Data records:
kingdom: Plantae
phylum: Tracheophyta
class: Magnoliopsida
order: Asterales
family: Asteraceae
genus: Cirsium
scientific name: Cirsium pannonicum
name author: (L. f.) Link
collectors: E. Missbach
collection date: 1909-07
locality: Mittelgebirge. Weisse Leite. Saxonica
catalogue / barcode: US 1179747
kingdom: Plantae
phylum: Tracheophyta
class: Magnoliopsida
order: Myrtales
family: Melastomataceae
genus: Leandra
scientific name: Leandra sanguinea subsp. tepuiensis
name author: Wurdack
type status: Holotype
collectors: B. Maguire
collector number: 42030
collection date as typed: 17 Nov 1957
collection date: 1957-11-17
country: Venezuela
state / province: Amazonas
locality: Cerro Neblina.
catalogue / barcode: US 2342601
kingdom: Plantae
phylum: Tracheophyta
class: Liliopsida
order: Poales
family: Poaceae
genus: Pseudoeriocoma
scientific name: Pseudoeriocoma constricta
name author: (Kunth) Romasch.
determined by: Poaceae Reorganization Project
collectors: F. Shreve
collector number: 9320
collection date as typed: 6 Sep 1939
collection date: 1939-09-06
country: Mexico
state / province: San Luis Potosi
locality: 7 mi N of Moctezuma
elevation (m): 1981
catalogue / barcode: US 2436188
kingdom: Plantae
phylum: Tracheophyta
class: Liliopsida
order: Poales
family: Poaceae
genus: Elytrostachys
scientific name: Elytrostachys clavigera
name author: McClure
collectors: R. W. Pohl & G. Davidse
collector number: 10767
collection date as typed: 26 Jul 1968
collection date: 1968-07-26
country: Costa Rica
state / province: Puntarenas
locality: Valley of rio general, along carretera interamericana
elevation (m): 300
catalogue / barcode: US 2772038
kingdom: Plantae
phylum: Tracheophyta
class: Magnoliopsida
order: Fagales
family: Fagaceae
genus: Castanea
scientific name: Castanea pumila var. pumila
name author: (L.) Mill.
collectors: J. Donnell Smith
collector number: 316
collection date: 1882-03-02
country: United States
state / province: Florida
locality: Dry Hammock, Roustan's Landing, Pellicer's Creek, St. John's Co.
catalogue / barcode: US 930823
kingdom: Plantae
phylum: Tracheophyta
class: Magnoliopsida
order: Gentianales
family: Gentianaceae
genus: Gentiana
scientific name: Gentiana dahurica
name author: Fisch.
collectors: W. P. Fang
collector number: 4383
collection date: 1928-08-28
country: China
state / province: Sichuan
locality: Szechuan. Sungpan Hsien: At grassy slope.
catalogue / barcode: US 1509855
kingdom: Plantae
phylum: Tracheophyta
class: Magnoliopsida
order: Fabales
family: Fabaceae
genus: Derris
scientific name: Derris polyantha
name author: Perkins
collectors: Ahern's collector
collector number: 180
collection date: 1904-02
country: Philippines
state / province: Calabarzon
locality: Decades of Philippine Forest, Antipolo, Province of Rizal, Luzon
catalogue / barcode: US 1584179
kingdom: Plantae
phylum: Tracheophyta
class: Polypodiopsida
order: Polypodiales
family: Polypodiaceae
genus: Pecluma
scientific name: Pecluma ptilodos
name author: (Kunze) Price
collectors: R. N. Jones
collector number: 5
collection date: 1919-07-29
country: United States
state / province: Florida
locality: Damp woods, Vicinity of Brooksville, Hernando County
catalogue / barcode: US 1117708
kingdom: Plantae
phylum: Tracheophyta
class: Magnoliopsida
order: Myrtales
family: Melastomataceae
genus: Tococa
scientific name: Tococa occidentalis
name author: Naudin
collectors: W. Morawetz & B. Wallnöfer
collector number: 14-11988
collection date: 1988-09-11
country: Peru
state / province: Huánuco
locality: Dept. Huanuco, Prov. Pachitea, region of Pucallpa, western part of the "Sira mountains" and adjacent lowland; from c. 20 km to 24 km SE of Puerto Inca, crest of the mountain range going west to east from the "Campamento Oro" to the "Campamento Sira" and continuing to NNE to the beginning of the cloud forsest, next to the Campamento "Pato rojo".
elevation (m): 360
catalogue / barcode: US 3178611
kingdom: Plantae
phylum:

Short problem: Pick out each line above that contains the word "order". Case counts.

Exercise answer:
order: Asterales
order: Myrtales
order: Poales
order: Poales
order: Fagales
order: Gentianales
order: Fabales
order: Polypodiales
order: Myrtales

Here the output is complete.